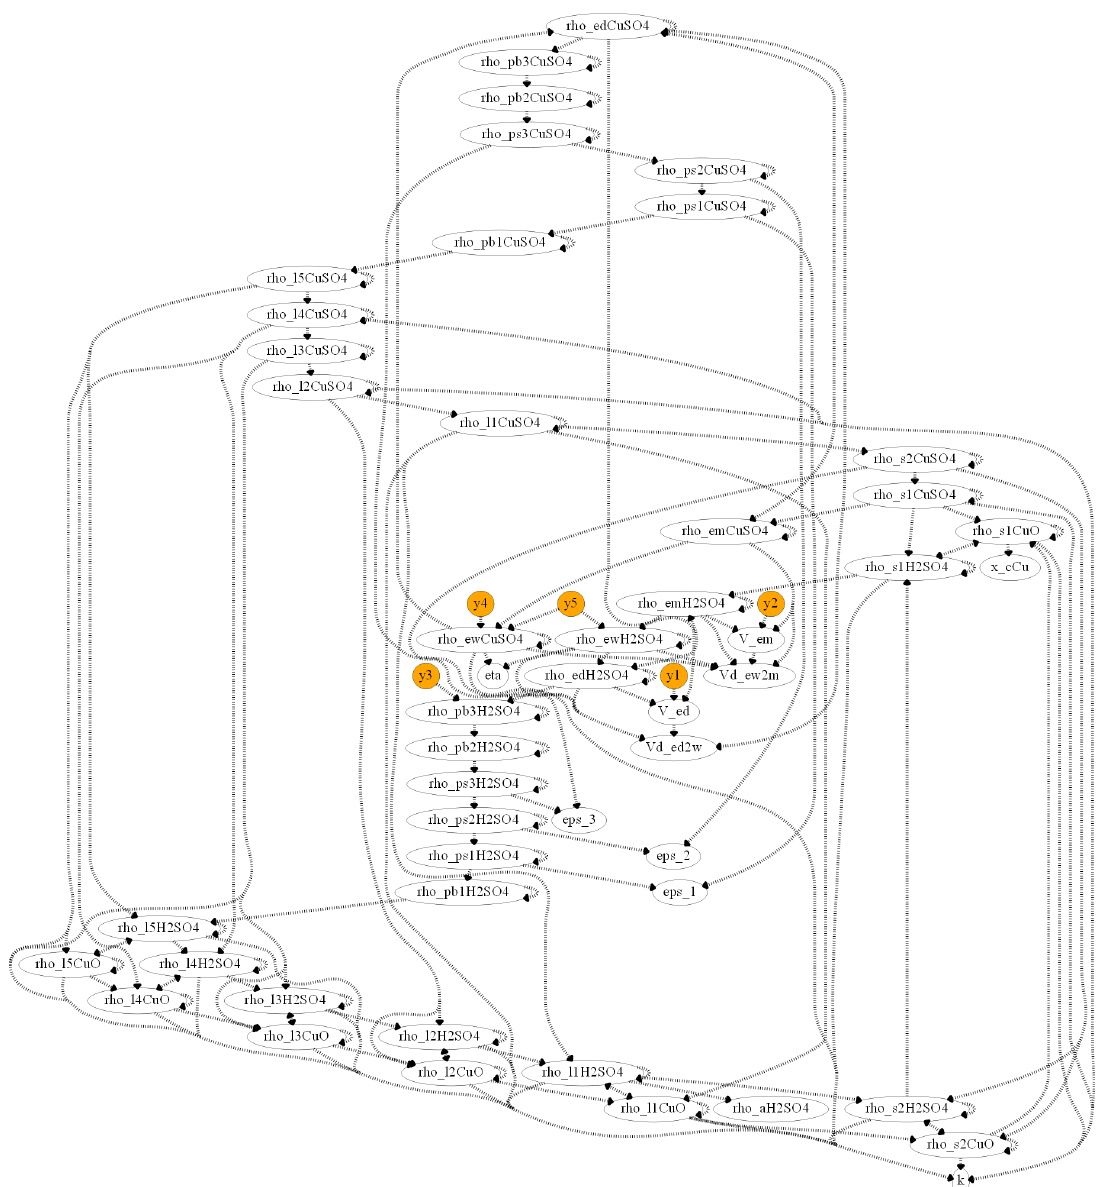
Figure 8: The digraph ( G ) for the Copper plant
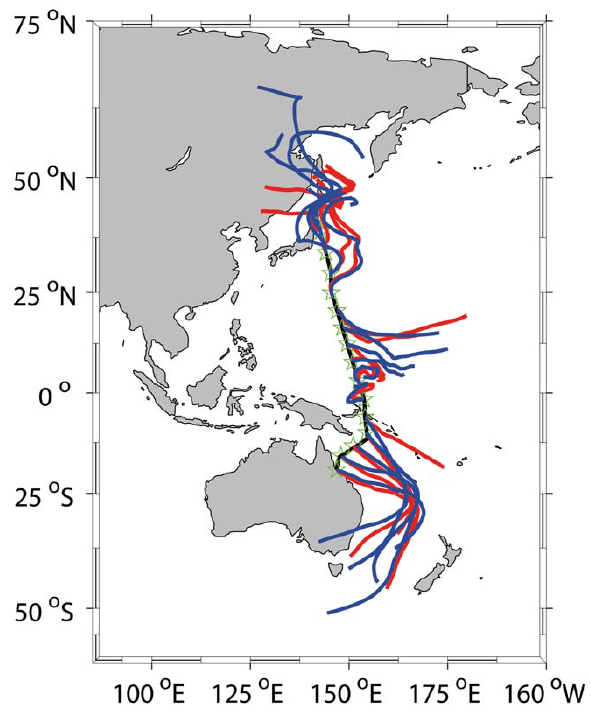
Fig. 5. 5-day backward trajectories calculated with the HYSPLIT (NCEP-GDAS data, red lines) and BADC (opECMWF 1.125 ◦ × 1 . 125 ◦ data, blue lines) models, started daily at 00:00UTC along the cruise track, and at 500m altitude and 950hPa pressure level,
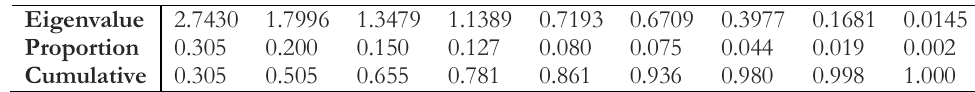
Table 4. Eigen analysis of the Correlation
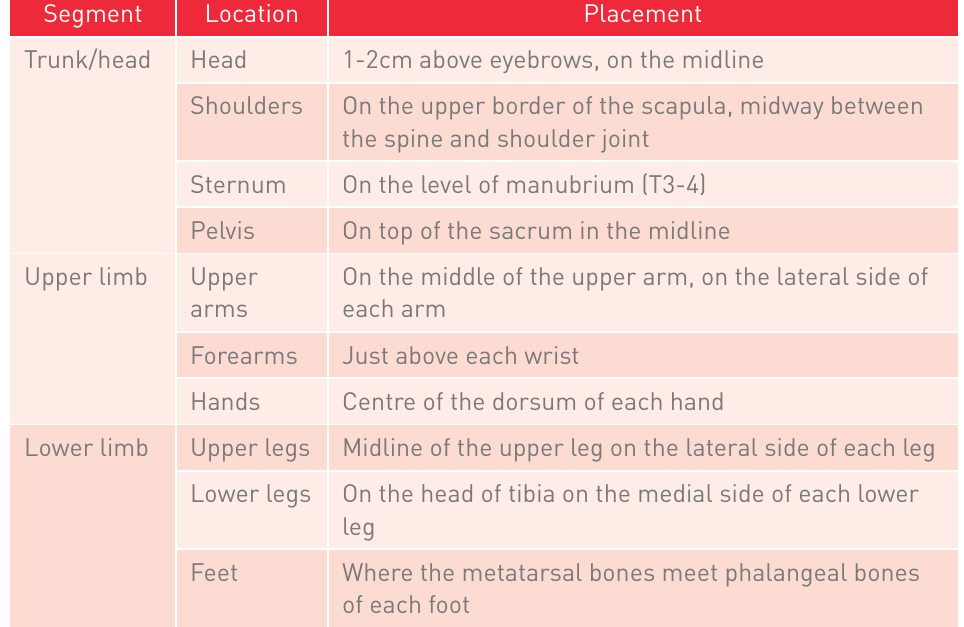
Placement and fixing of sensors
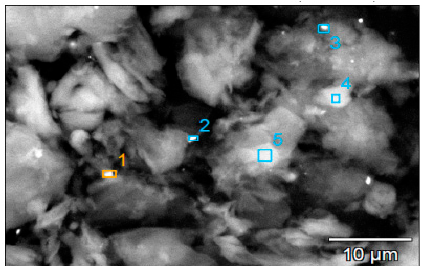
Figure 8. SEM picture of Pd/GO-B. The content of Pd ranged from 0.23 to 2.99 atom% and the Cl content was 0.21–0.28 atom%.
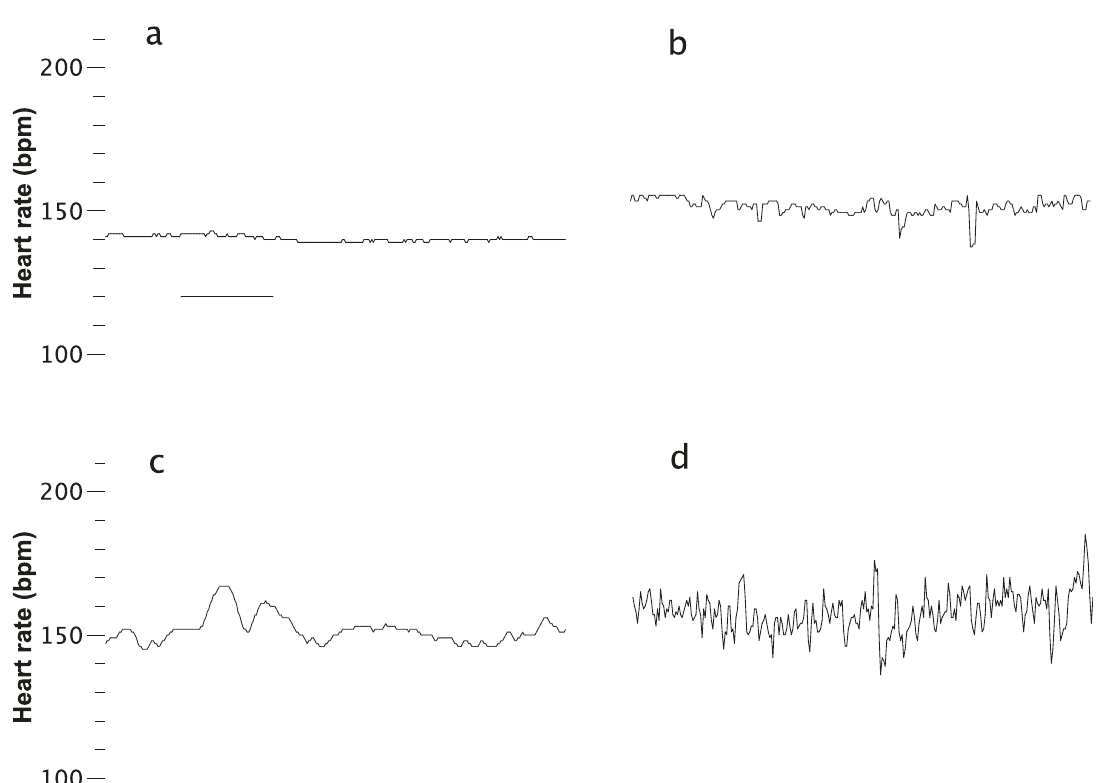
Fig. 4 Lack of successive increases in heart rate predict increased risk of death. Four 10 min heart rate records that correspond to increasing death risk with a decreasing number of successive increases in heart rate. The record in a had no successive increases and re fl ected a 20.6-fold increased risk of death. b – d Show records with 15, 30, and 60 successive increases in heart rate and re fl ected fold-increased risks of death 3.5, 1.1, and 0.6,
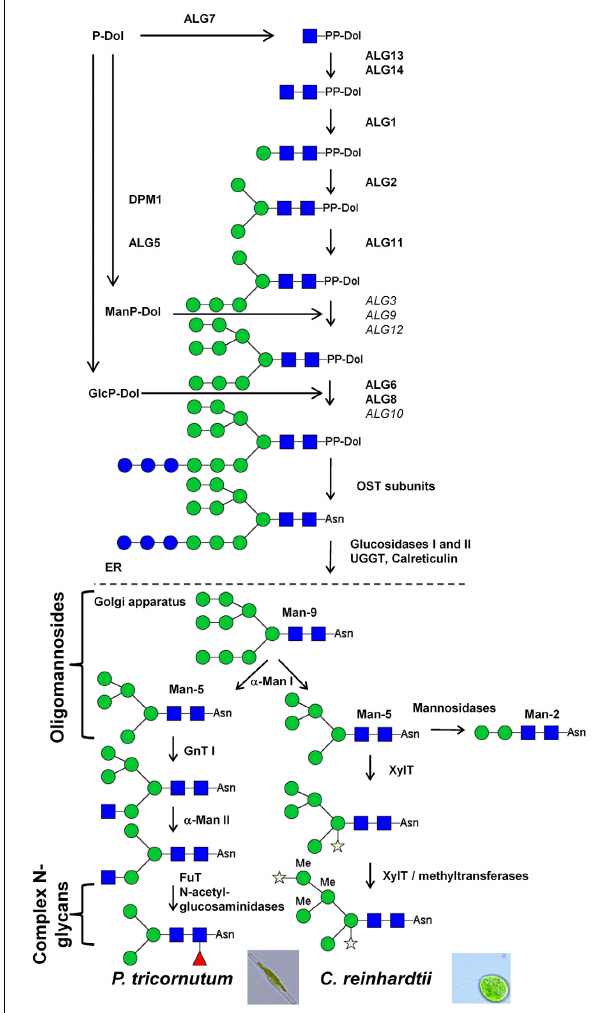
FIGURE 2 | Comparison of the N-glycosylation pathways in P. tricornutum and C. reinhardtii . In both microalgae, mature N- linked glycans have been structurally characterized. Genomic data are in agreement with the biochemical ones and are summarized in this figure. Sequences predicted in both C. reinhardtii and P. tricornutum genomes are written in bold. ALG10 in P. tricornutum genome and ALG3 , 6 and 12 in C. reinhardtii genome have not been identified yet. The N -glycan structures presented in this figure are annotated according to the symbolic nomenclature adopted by the Consortium for Functional Glycomics (Varki et al., 2009). DPM1: Dolichol-phosphate mannosyltransferase;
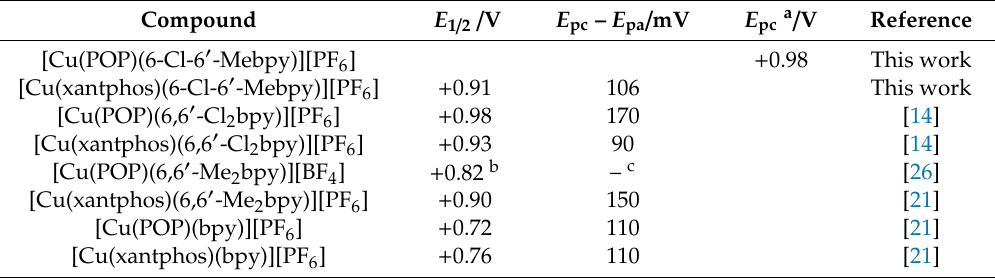
Table 2. Copper(I) / (II) oxidation potentials in [Cu(POP)(6-Cl-6 (cid:48) -Mebpy)][PF 6 ] and [Cu(xantphos)(6-Cl-6 (cid:48) -Mebpy)][PF 6 ] compared to those of related compounds. CH 2 Cl 2 solutions (ca. 10 − 4 mol dm − 3 ); values are referenced to internal Fc / Fc + = 0.0 V; [ n Bu 4 N][PF 6 ] as supporting electrolyte and scan rate of 0.1 V s − 1 .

- _Task description_:
Search the listing above for the word "with", and copy every line that has it.

- _Exercise answer_:
Fig. 5. 5-day backward trajectories calculated with the HYSPLIT (NCEP-GDAS data, red lines) and BADC (opECMWF 1.125 ◦ × 1 . 125 ◦ data, blue lines) models, started daily at 00:00UTC along the cruise track, and at 500m altitude and 950hPa pressure level,
Fig. 4 Lack of successive increases in heart rate predict increased risk of death. Four 10 min heart rate records that correspond to increasing death risk with a decreasing number of successive increases in heart rate. The record in a had no successive increases and re fl ected a 20.6-fold increased risk of death. b – d Show records with 15, 30, and 60 successive increases in heart rate and re fl ected fold-increased risks of death 3.5, 1.1, and 0.6,
FIGURE 2 | Comparison of the N-glycosylation pathways in P. tricornutum and C. reinhardtii . In both microalgae, mature N- linked glycans have been structurally characterized. Genomic data are in agreement with the biochemical ones and are summarized in this figure. Sequences predicted in both C. reinhardtii and P. tricornutum genomes are written in bold. ALG10 in P. tricornutum genome and ALG3 , 6 and 12 in C. reinhardtii genome have not been identified yet. The N -glycan structures presented in this figure are annotated according to the symbolic nomenclature adopted by the Consortium for Functional Glycomics (Varki et al., 2009). DPM1: Dolichol-phosphate mannosyltransferase;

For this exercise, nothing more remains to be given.